Mr. Daniels bought an above-ground cylindrical swimming pool that has a diameter of 20 feet. He wants to know how long it will take to fill his pool to a depth of 4 feet using his garden hose. It takes him 15 seconds to fill a one-gallon jug. (Note: 1 gallon = 231 cubic inches.)

Answer 1

Time*rate=volume

time=volume/rate=PI*(10)^2 *4 ft^2/rate

now rate is 1gal/15sec*1ft^3/7.48gal * 3600second/hr
rate= 3600/(15*7.48)

so
time=400PI/(3600/(15*7.48))
time=400PI*15*7.48/3600 hr

Answer 2

To calculate the time it will take to fill the pool, we need to find the volume of water required to fill the pool and then divide it by the rate at which Mr. Daniels can fill the pool using his garden hose.

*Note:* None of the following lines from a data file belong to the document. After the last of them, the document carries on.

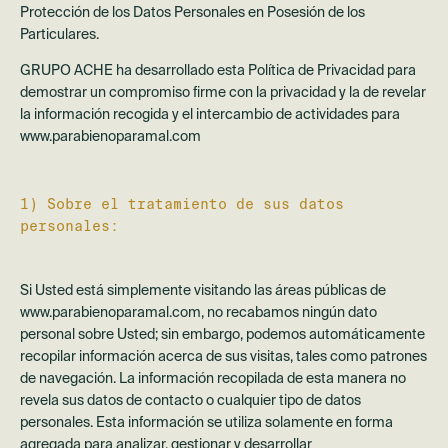
Protección de los Datos Personales en Posesión de los
Particulares.
GRUPO ACHE ha desarrollado esta Política de Privacidad para
demostrar un compromiso firme con la privacidad y la de revelar
la información recogida y el intercambio de actividades para
www.parabienoparamal.com
1) Sobre el tratamiento de sus datos
personales:
Si Usted está simplemente visitando las áreas públicas de
www.parabienoparamal.com, no recabamos ningún dato
personal sobre Usted; sin embargo, podemos automáticamente
recopilar información acerca de sus visitas, tales como patrones
de navegación. La información recopilada de esta manera no
revela sus datos de contacto o cualquier tipo de datos
personales. Esta información se utiliza solamente en forma
agregada para analizar, gestionar y desarrollar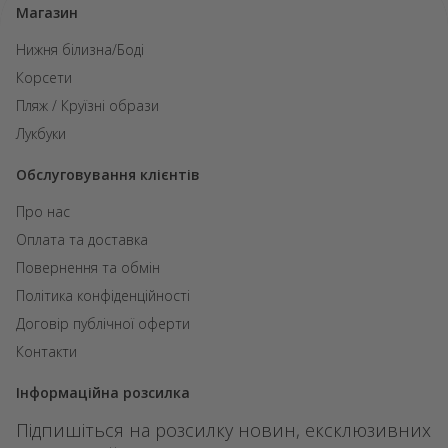
Магазин
Нижня білизна/Боді
Корсети
Пляж / Круїзні образи
Лукбуки
Обслуговування клієнтів
Про нас
Оплата та доставка
Повернення та обмін
Політика конфіденційності
Договір публічної оферти
Контакти
Інформаційна розсилка
Підпишіться на розсилку новин, ексклюзивних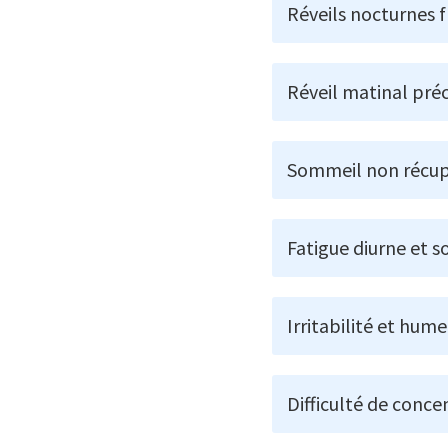
Réveils nocturnes 
Réveil matinal pré
Sommeil non récup
Fatigue diurne et 
Irritabilité et hum
Difficulté de conc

First, let's calculate the volume of the cylindrical swimming pool. The volume of a cylinder can be found using the formula V = πr^2h, where V represents the volume, π is a mathematical constant (approximately 3.14159), r is the radius of the pool (half the diameter), and h is the height or depth of the water in the pool.

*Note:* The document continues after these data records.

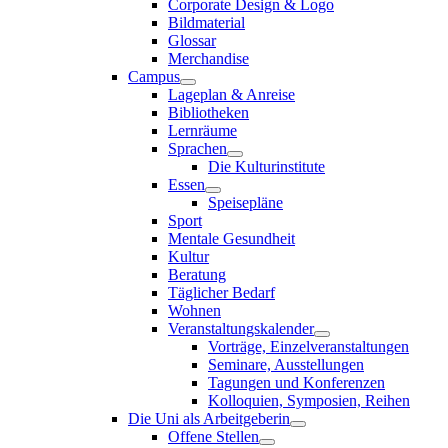
Corporate Design & Logo
Bildmaterial
Glossar
Merchandise
Campus
Lageplan & Anreise
Bibliotheken
Lernräume
Sprachen
Die Kulturinstitute
Essen
Speisepläne
Sport
Mentale Gesundheit
Kultur
Beratung
Täglicher Bedarf
Wohnen
Veranstaltungskalender
Vorträge, Einzelveranstaltungen
Seminare, Ausstellungen
Tagungen und Konferenzen
Kolloquien, Symposien, Reihen
Die Uni als Arbeitgeberin
Offene Stellen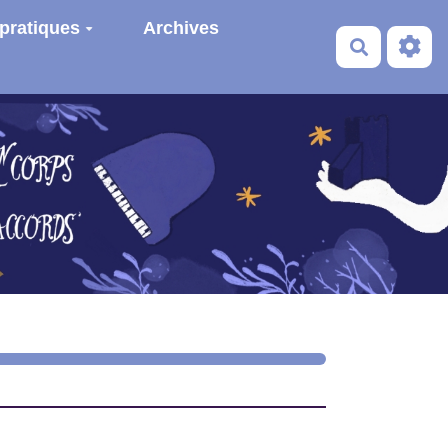
 pratiques
Archives
Recherche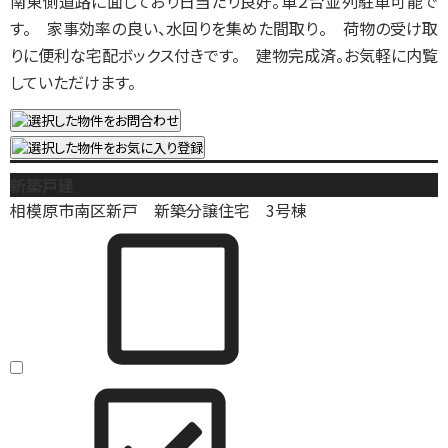
南東側道路に面しており日当たり良好。車２台並列駐車可能で
す。 家事効率の良い、水回りを集めた間取り。 荷物の受け取
りに便利な宅配ボックス付きです。 建物完成済。お気軽に内覧
していただけます。
新築戸建
相模原市南区新戸 新築分譲住宅 3号棟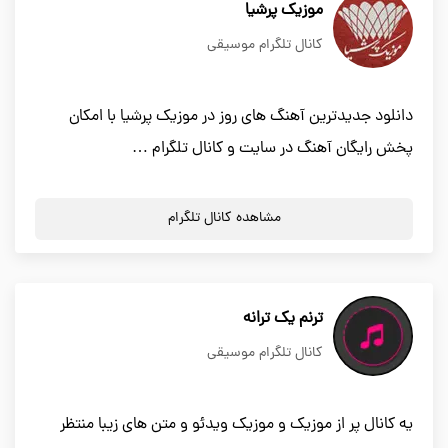
موزیک پرشیا
کانال تلگرام موسیقی
دانلود جدیدترین آهنگ های روز در موزیک پرشیا با امکان
پخش رایگان آهنگ در سایت و کانال تلگرام …
مشاهده کانال تلگرام
ترنم یک ترانه
کانال تلگرام موسیقی
یه کانال پر از موزیک و موزیک ویدئو و متن های زیبا منتظر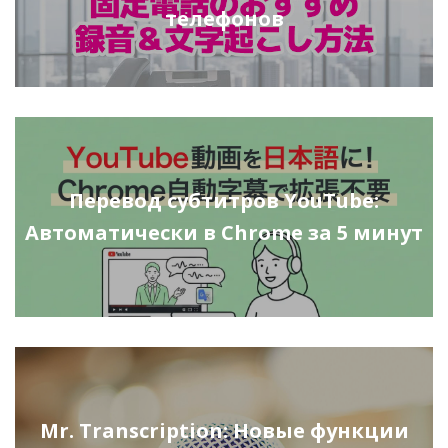
телефонов
Перевод субтитров YouTube:
Автоматически в Chrome за 5 минут
Mr. Transcription: Новые функции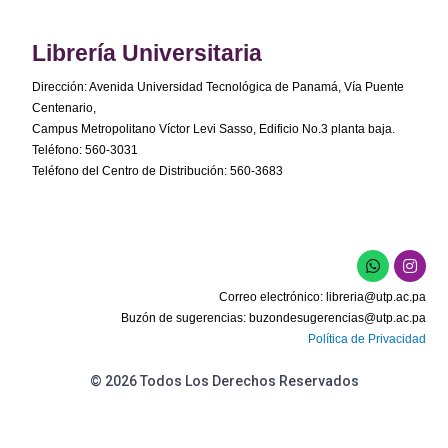
Librería Universitaria
Dirección: Avenida Universidad Tecnológica de Panamá, Vía Puente
Centenario,
Campus Metropolitano Víctor Levi Sasso, Edificio No.3 planta baja.
Teléfono: 560-3031
Teléfono del Centro de Distribución: 560-3683
Correo electrónico:
libreria@utp.ac.pa
Buzón de sugerencias:
buzondesugerencias@utp.ac.pa
Política de Privacidad
© 2026 Todos Los Derechos Reservados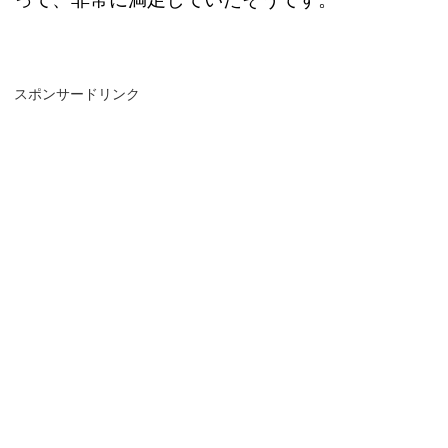
スポンサードリンク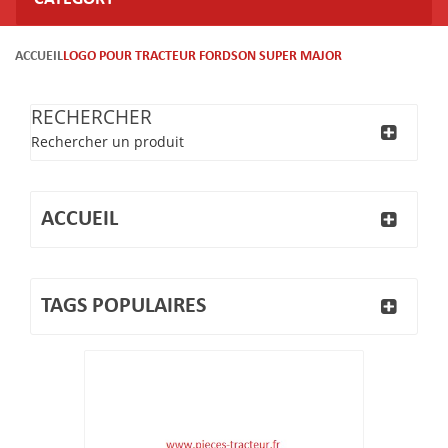
ACCUEIL
LOGO POUR TRACTEUR FORDSON SUPER MAJOR
RECHERCHER
Rechercher un produit
ACCUEIL
TAGS POPULAIRES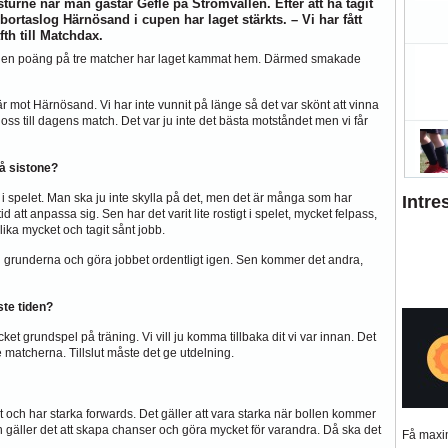
turné när man gästar Gefle på Strömvallen. Efter att ha tagit
ortaslog Härnösand i cupen har laget stärkts. – Vi har fått
th till Matchdax.
st en poäng på tre matcher har laget kammat hem. Därmed smakade
här mot Härnösand. Vi har inte vunnit på länge så det var skönt att vinna
 oss till dagens match. Det var ju inte det bästa motståndet men vi får
på sistone?
el i spelet. Man ska ju inte skylla på det, men det är många som har
Intre
d att anpassa sig. Sen har det varit lite rostigt i spelet, mycket felpass,
t lika mycket och tagit sånt jobb.
ll grunderna och göra jobbet ordentligt igen. Sen kommer det andra,
te tiden?
et grundspel på träning. Vi vill ju komma tillbaka dit vi var innan. Det
te matcherna. Tillslut måste det ge utdelning.
gt och har starka forwards. Det gäller att vara starka när bollen kommer
n gäller det att skapa chanser och göra mycket för varandra. Då ska det
Få maxim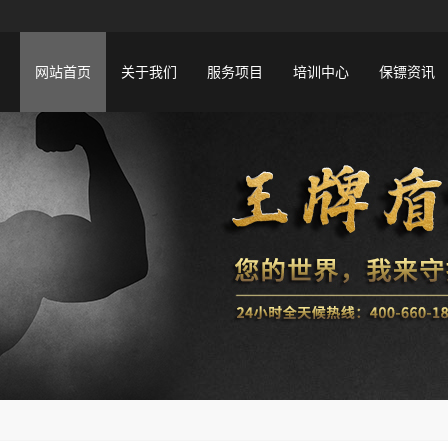
网站首页
关于我们
服务项目
培训中心
保镖资讯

Given that the diameter of the pool is 20 feet, we can find the radius (r) by dividing the diameter by 2:
r = diameter / 2 = 20 ft / 2 = 10 ft

Next, we can substitute the values into the volume formula:
V = 3.14159 * 10^2 * 4 ft

Calculating the volume:
V = 3.14159 * 100 * 4 = 1256.636 ft^3

Now we know that the volume of water needed to fill the pool to a depth of 4 feet is approximately 1256.636 ft^3.

Next, we need to calculate how many gallons of water this is. Since 1 gallon is equal to 231 cubic inches, we can convert the volume from cubic feet to gallons using the conversion factor:
1256.636 ft^3 * 7.481 gallons/ft^3 = 9382.133 gallons (rounded to three decimal places)

Hence, approximately 9382.133 gallons of water are needed to fill the pool to a depth of 4 feet.

Now we can calculate the time it will take to fill the pool. We know that it takes Mr. Daniels 15 seconds to fill a one-gallon jug. So we can set up a proportion:

15 seconds / 1 gallon = x seconds / 9382.133 gallons

Cross-multiplying and solving for x, the time in seconds to fill the pool:
15 * 9382.133 = x

x = 140722 seconds (rounded to the nearest second)

Therefore, it will take approximately 140,722 seconds to fill the pool to a depth of 4 feet using Mr. Daniels' garden hose.